(Consigne): Mettez à jour le passage de l'extrait du débat compris entre « M. François Baroin, ministre du budget. La » et « les seules bénéficiaires. », bornes incluses, en y remplaçant « taxe » par « contribution ».

(Extrait à lire):
○ ○ ○ ○ ○

Je compte sur le soutien de Patrice Martin-Lalande et de Michel Herbillon sur ce point…

M. Patrice Martin-Lalande. Comme nous espérons avoir le vôtre sur les amendements que nous avons déposés en ce sens !

M. le président. Quel est l'avis du Gouvernement ?

M. François Baroin, ministre du budget. La gauche ne peut pas instruire un nouveau procès en sorcellerie à la majorité pour soutien à telle ou telle chaîne de télévision, ni soutenir sérieusement l’idée d’un cadeau fiscal. Nous nous souvenons tous du grand débat de la réforme de France Télévisions, sur laquelle nous pouvions avoir des désaccords, et il m’est d’ailleurs arrivé de les exprimer…

M. François de Rugy. Tout à fait, nous nous en souvenons.

M. François Baroin, ministre du budget. L’instauration de la taxe partait évidemment du principe que la totalité de la publicité était supprimée, et que cela susciterait un effet d’aubaine en conséquence, qui justifiait pleinement que les chaînes du privé participent à l’effort de solidarité du financement, et n’en soient pas les seules bénéficiaires.

○ ○ ○ ○ ○

[Entrées tirées d'une collection]
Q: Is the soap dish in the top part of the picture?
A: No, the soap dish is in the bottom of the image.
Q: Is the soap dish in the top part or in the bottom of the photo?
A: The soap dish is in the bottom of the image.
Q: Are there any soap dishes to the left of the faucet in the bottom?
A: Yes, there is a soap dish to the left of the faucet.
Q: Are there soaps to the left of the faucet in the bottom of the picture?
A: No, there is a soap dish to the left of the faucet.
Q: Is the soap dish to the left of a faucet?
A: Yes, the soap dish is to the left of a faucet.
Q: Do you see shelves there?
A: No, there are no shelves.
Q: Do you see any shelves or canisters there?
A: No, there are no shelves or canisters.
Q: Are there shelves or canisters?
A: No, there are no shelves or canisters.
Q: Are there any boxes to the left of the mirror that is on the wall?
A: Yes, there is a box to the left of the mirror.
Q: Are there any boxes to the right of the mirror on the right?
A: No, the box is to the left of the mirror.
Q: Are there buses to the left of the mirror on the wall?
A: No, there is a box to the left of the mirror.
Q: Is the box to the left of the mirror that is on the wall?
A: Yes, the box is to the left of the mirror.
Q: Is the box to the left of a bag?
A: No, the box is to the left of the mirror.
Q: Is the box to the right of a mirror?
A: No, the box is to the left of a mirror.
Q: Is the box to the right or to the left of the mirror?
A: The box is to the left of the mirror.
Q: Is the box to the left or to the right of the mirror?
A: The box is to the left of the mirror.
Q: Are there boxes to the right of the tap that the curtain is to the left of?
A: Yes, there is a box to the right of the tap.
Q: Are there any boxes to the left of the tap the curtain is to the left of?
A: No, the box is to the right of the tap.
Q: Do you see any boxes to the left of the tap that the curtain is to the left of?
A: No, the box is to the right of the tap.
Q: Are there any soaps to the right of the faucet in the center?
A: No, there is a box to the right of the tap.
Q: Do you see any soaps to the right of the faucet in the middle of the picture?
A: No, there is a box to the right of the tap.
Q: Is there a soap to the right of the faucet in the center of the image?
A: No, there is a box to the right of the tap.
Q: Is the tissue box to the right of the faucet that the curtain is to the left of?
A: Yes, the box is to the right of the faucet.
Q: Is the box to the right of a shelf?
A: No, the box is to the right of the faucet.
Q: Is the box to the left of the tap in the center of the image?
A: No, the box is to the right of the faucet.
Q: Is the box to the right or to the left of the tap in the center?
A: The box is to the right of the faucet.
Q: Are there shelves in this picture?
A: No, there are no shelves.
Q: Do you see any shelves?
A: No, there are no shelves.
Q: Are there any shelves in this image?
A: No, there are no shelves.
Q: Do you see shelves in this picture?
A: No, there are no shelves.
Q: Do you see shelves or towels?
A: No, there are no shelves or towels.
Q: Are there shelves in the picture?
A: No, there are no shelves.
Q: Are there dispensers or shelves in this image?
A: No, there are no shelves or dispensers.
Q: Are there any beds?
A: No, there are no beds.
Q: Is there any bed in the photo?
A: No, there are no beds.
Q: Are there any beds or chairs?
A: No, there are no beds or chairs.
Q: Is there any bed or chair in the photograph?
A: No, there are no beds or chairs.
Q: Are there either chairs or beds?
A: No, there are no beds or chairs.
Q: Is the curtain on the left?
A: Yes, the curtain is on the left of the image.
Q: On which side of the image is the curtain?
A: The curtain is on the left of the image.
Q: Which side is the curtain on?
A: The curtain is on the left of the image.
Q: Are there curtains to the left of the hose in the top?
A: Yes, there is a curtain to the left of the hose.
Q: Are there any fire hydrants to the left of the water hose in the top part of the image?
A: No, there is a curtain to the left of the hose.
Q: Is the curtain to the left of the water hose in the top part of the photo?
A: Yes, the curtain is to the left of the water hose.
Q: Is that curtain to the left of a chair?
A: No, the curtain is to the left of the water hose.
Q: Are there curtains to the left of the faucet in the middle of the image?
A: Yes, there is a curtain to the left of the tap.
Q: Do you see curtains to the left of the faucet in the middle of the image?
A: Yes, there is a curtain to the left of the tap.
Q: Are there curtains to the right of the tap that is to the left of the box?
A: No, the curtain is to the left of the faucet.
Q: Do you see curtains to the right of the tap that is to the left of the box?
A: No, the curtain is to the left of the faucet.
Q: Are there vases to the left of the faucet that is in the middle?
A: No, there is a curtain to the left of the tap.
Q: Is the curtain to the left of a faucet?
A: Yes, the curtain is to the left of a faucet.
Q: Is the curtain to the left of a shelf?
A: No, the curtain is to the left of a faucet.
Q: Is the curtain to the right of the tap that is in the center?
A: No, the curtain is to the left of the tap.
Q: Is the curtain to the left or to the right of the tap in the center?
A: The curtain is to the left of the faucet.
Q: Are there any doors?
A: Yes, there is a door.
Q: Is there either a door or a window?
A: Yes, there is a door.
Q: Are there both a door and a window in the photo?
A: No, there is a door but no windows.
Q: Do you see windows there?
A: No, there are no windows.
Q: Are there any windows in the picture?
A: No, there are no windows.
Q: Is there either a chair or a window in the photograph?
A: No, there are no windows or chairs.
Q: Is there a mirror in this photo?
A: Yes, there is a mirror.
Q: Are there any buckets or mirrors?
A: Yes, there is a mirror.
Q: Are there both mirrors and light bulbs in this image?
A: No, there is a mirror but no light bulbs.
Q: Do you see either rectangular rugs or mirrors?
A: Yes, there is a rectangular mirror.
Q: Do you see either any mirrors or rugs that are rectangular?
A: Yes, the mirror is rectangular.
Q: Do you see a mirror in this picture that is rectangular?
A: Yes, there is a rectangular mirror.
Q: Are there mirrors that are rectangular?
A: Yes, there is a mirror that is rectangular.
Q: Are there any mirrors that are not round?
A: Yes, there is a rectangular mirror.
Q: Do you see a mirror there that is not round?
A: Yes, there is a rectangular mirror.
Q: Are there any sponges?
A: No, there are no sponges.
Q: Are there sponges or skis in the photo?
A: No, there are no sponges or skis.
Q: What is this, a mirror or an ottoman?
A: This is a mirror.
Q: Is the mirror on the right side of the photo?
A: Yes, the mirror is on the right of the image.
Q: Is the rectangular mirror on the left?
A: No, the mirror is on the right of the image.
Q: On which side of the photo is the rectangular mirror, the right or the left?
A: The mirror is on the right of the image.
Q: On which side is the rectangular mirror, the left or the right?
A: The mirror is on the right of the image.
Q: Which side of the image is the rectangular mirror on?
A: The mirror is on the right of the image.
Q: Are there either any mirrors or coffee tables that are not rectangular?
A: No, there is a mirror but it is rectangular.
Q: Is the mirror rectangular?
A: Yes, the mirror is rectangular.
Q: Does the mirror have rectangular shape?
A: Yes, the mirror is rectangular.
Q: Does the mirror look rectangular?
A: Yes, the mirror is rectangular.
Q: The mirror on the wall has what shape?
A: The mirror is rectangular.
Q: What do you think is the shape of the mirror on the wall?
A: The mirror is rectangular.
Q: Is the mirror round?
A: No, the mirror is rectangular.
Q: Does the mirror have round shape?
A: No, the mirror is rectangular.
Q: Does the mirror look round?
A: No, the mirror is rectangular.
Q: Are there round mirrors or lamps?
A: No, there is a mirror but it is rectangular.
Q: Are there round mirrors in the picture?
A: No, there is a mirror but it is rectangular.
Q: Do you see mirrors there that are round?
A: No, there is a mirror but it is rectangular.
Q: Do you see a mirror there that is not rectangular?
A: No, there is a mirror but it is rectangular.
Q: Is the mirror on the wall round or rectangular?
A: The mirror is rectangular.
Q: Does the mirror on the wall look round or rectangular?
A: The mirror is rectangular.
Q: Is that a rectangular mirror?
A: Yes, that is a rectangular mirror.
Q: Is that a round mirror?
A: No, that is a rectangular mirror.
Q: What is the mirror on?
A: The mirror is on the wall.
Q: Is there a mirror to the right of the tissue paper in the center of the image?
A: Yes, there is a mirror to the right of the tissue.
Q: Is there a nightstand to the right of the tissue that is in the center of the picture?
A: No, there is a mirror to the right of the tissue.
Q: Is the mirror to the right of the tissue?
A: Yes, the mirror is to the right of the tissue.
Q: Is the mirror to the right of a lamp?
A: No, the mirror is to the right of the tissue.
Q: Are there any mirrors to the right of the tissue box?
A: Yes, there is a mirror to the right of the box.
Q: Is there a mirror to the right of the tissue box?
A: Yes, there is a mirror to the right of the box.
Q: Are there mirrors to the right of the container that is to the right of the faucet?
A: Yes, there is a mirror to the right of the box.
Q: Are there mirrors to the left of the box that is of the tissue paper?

○ ○ ○ ○ ○

(Réponse):
M. François Baroin, ministre du budget. La gauche ne peut pas instruire un nouveau procès en sorcellerie à la majorité pour soutien à telle ou telle chaîne de télévision, ni soutenir sérieusement l’idée d’un cadeau fiscal. Nous nous souvenons tous du grand débat de la réforme de France Télévisions, sur laquelle nous pouvions avoir des désaccords, et il m’est d’ailleurs arrivé de les exprimer…

M. François de Rugy. Tout à fait, nous nous en souvenons.

M. François Baroin, ministre du budget. L’instauration de la contribution partait évidemment du principe que la totalité de la publicité était supprimée, et que cela susciterait un effet d’aubaine en conséquence, qui justifiait pleinement que les chaînes du privé participent à l’effort de solidarité du financement, et n’en soient pas les seules bénéficiaires.